The paper - written by scientists from the Harvard School of Public Health in the US state of Massachusetts - said that smoke from tobacco products and indoor fuel use would be the cause of more than 80 per cent of all deaths from respiratory disease.
However, it suggests that a number of measures could be taken to dramatically reduce the risk, including building proper chimneys, air circular stoves with chimneys ending outside the house and ventilated ground stoves to reduce the toxic chemicals circulating indoors.
"There are proven ways to reduce tobacco smoking and to provide homes with clean-burning energy alternatives. China can save millions of premature deaths from respiratory diseases in the next few decades if it ... implements these interventions," Majid Ezzati, senior author of the study, said.
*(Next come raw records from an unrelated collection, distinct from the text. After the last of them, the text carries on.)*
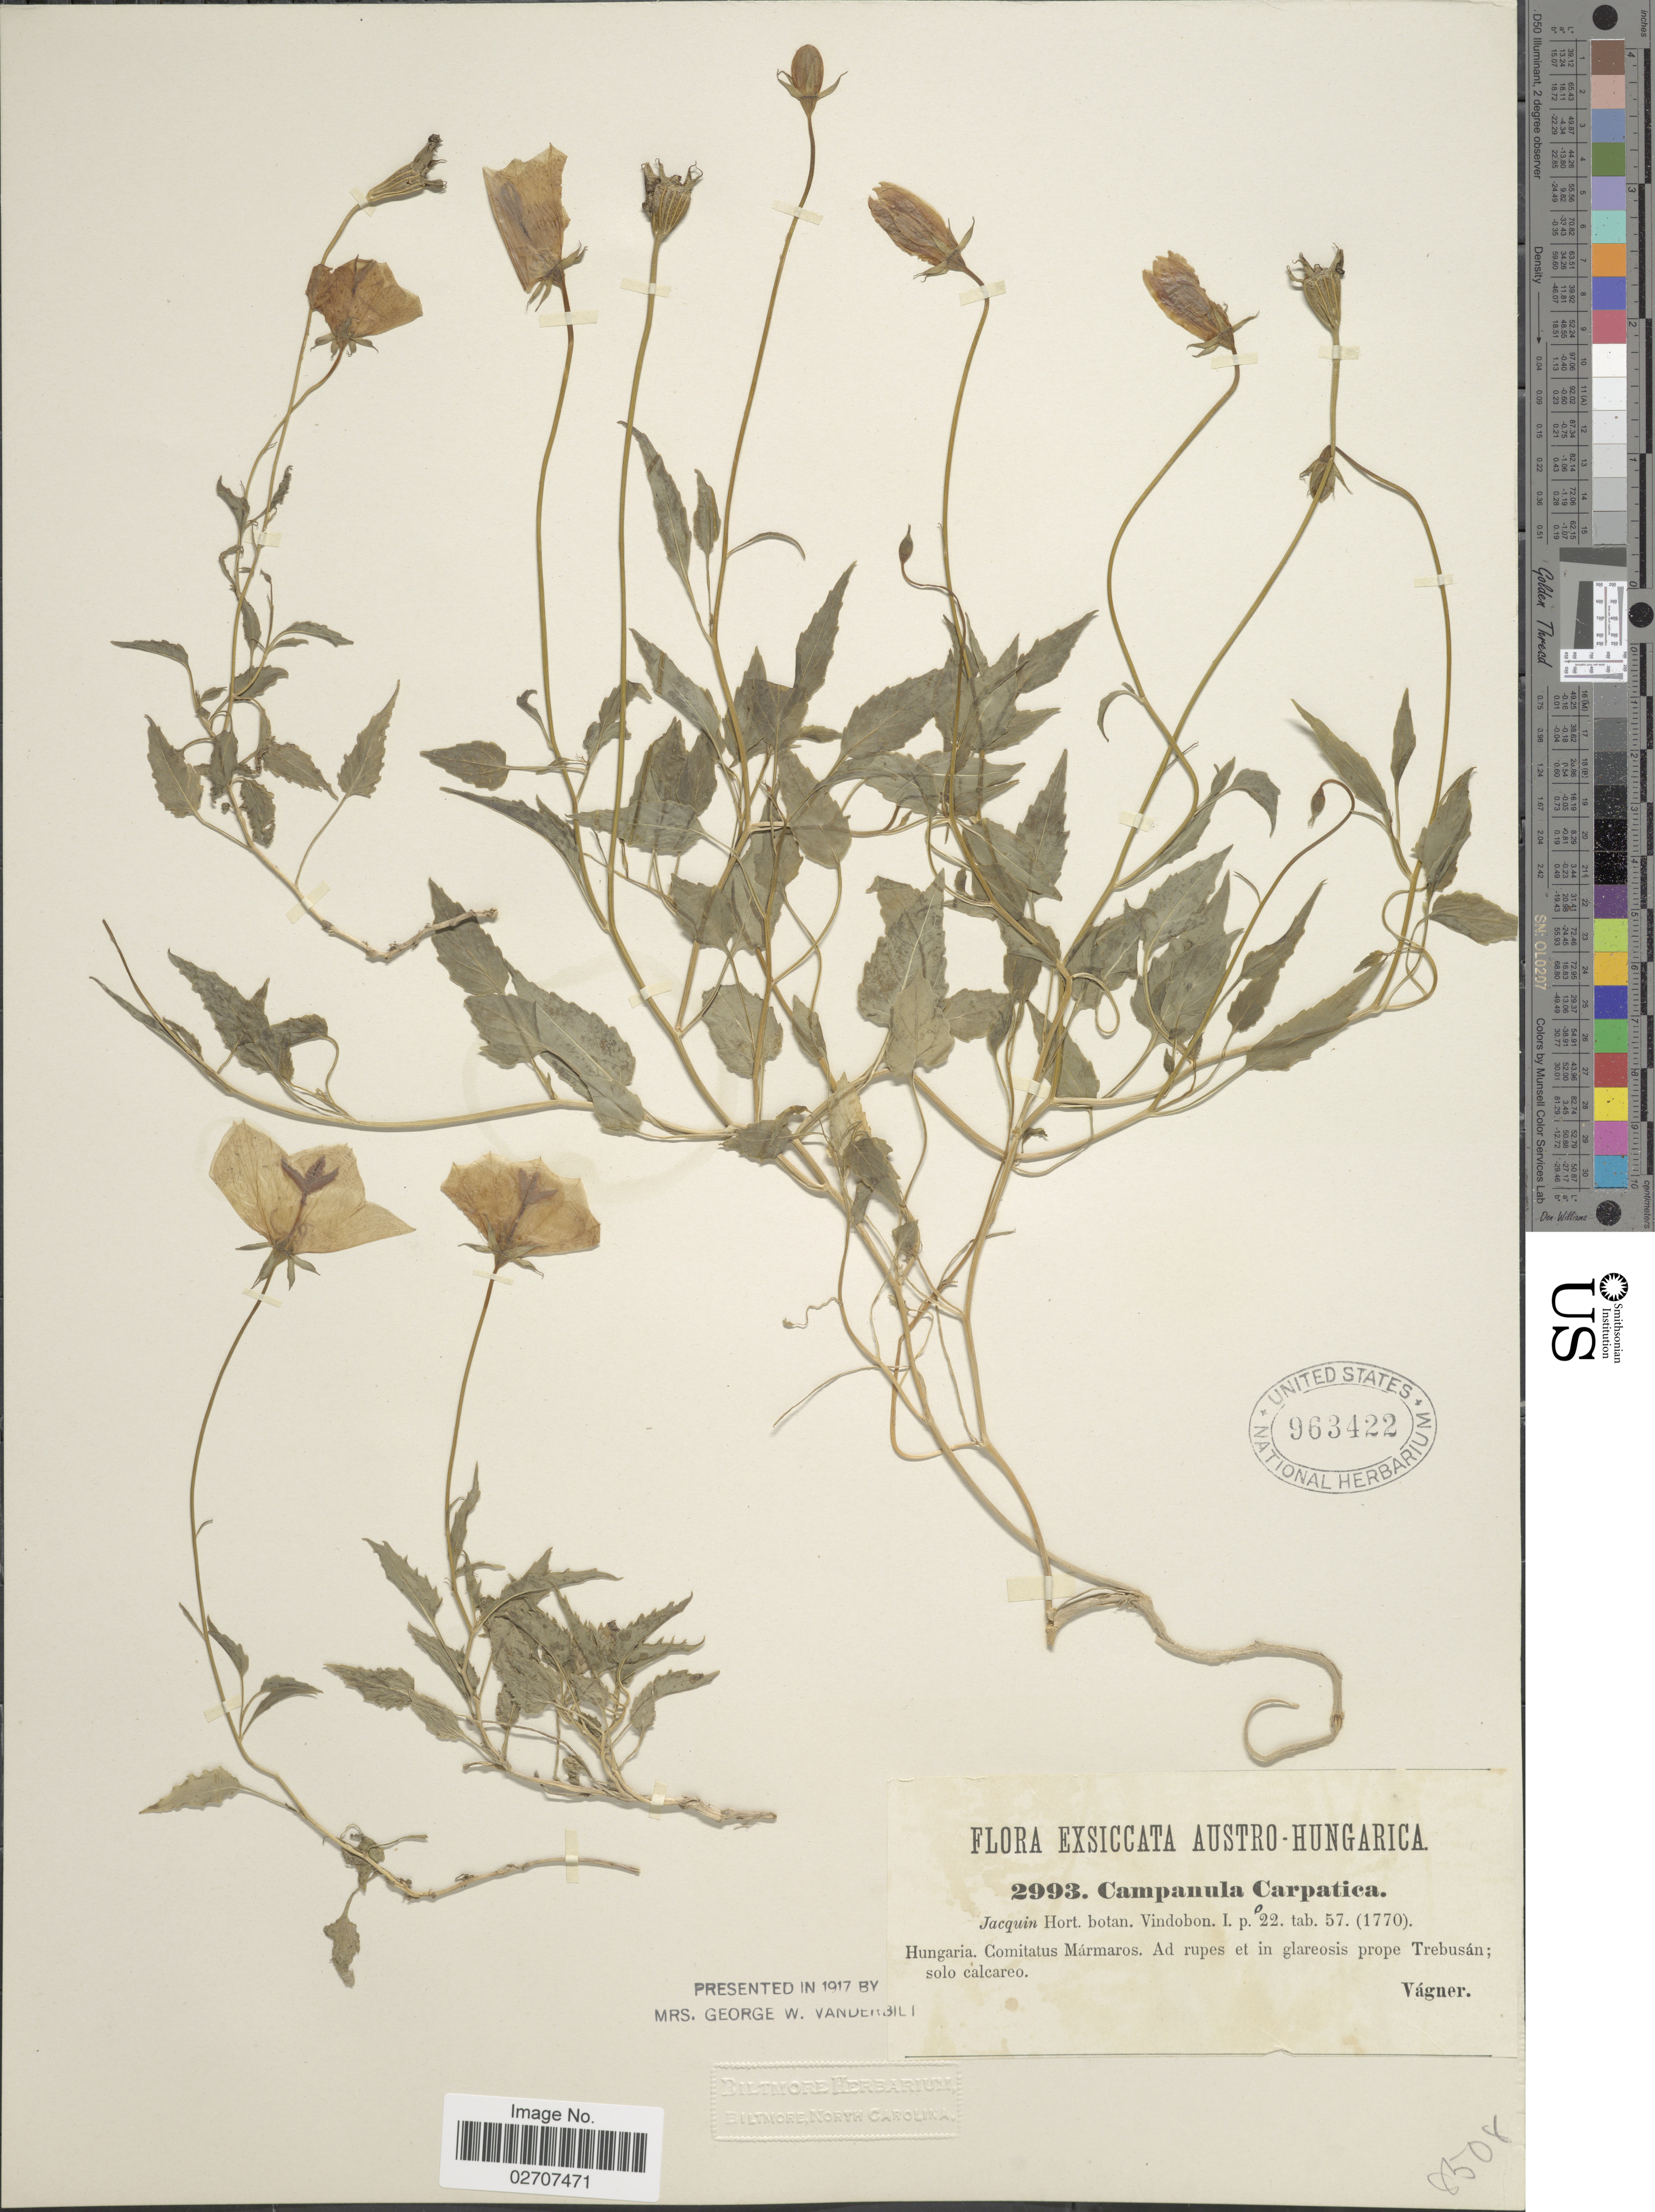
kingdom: Plantae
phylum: Tracheophyta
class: Magnoliopsida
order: Asterales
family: Campanulaceae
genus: Campanula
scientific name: Campanula carpatica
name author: Jacq.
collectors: Vágner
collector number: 2993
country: Hungary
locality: Austro-Hungarica, Comitatus Marmaros, ad rupes et in glareosis prope Trebusan.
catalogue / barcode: US 963422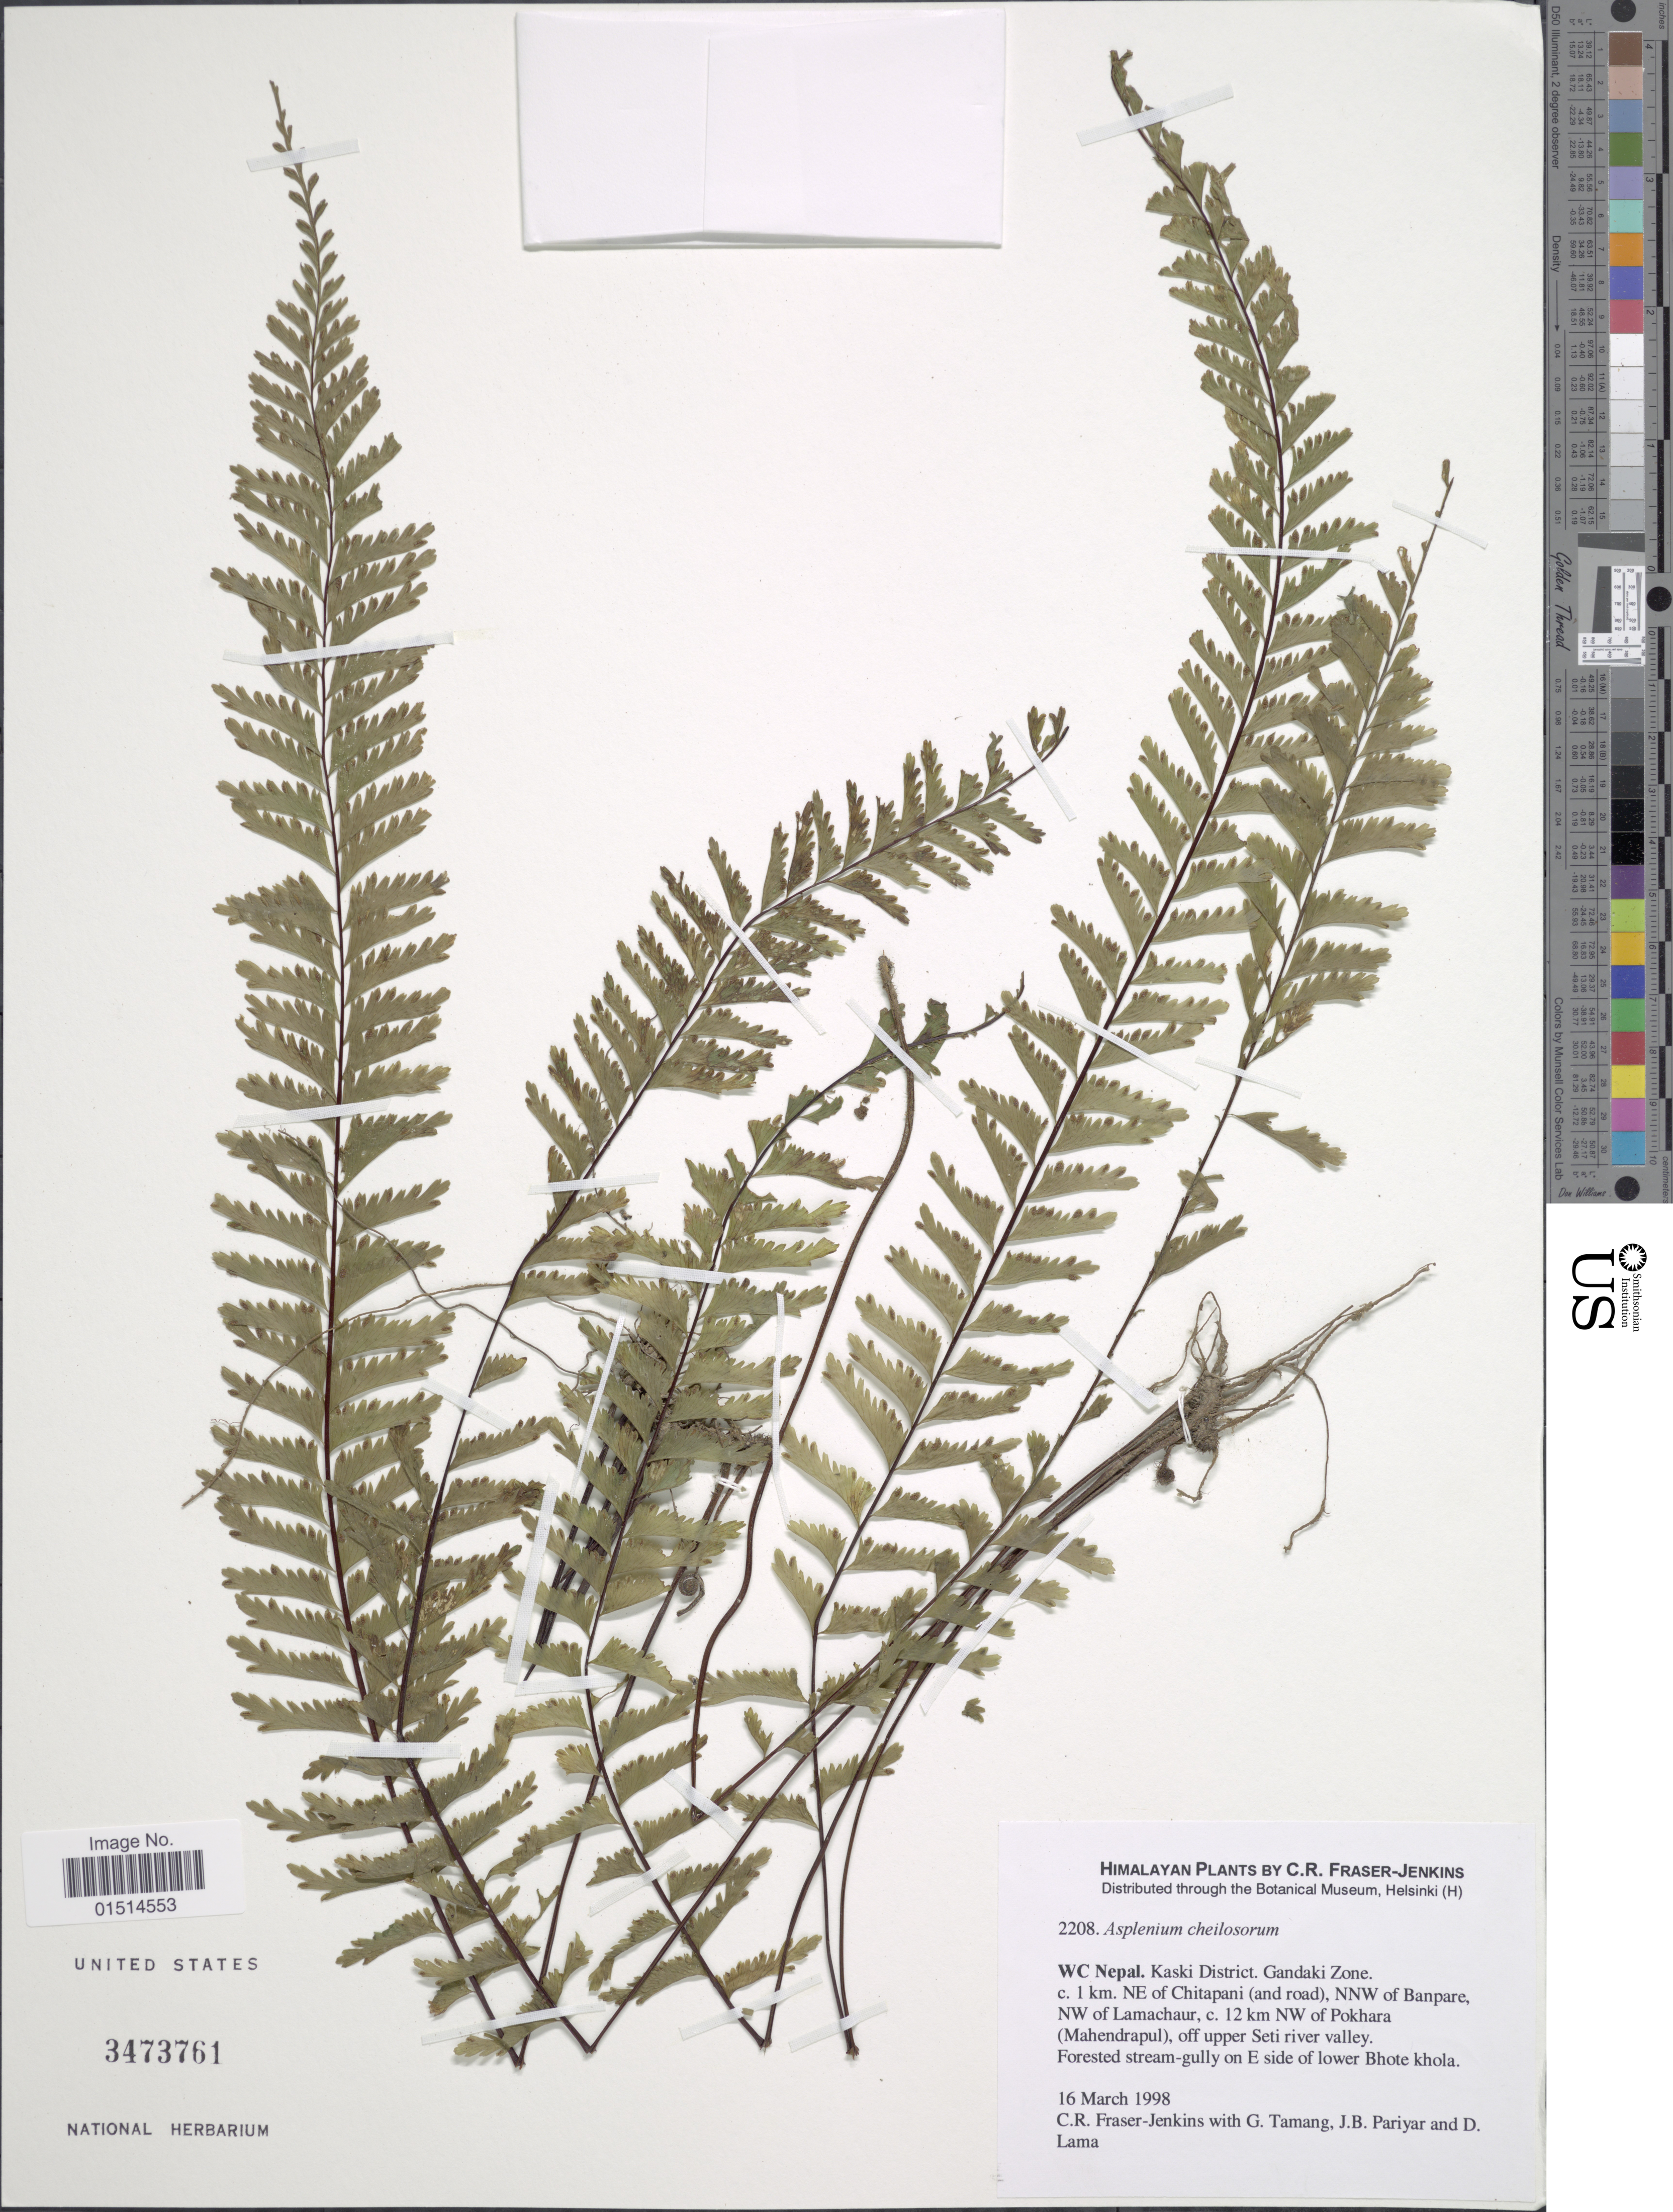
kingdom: Plantae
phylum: Tracheophyta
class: Polypodiopsida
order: Polypodiales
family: Aspleniaceae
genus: Asplenium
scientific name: Asplenium cheilosorum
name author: Kunze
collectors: C. R. Fraser-Jenkins, G. Tamang, J. Pariyar & D. Lama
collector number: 2208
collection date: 1998-03-16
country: Nepal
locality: Himalaya, WC Nepal, Kaski District, Gandaki Zone, c. 1 km. NE of Chitapani (and road), NNW of Banpare, NW of Lamachaur, c. 12 km NW of Pokhara(Mahendrapaul), off upper Seti river valley, forested stream-gully on E side of lower Bhote khola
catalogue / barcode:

Dr Sarah England, the technical officer at World Health Organisation's Tobacco Free Initiative in China, told Al Jazeera that at least one million people were dying from tobacco related causes every year in China.
"The Chinese experience is particularly severe because there haven't been enough steps taken yet to curtail the tobacco epidemic," she said.
She noted that though the government had signed the global convention for tobacco control, the country still dominates sales and production.
"We see that China has a vested interest in tobacco production and marketing, and that is a tough thing for China to come to grips with as it tries simultaneously to curb the horrible health impacts that tobacco is exerting on the Chinese people," she said.
More than 900 million of the world's 1.1 billion smokers currently live in low-income and middle-income countries and about one half of the world's population uses biomass and coal for household energy.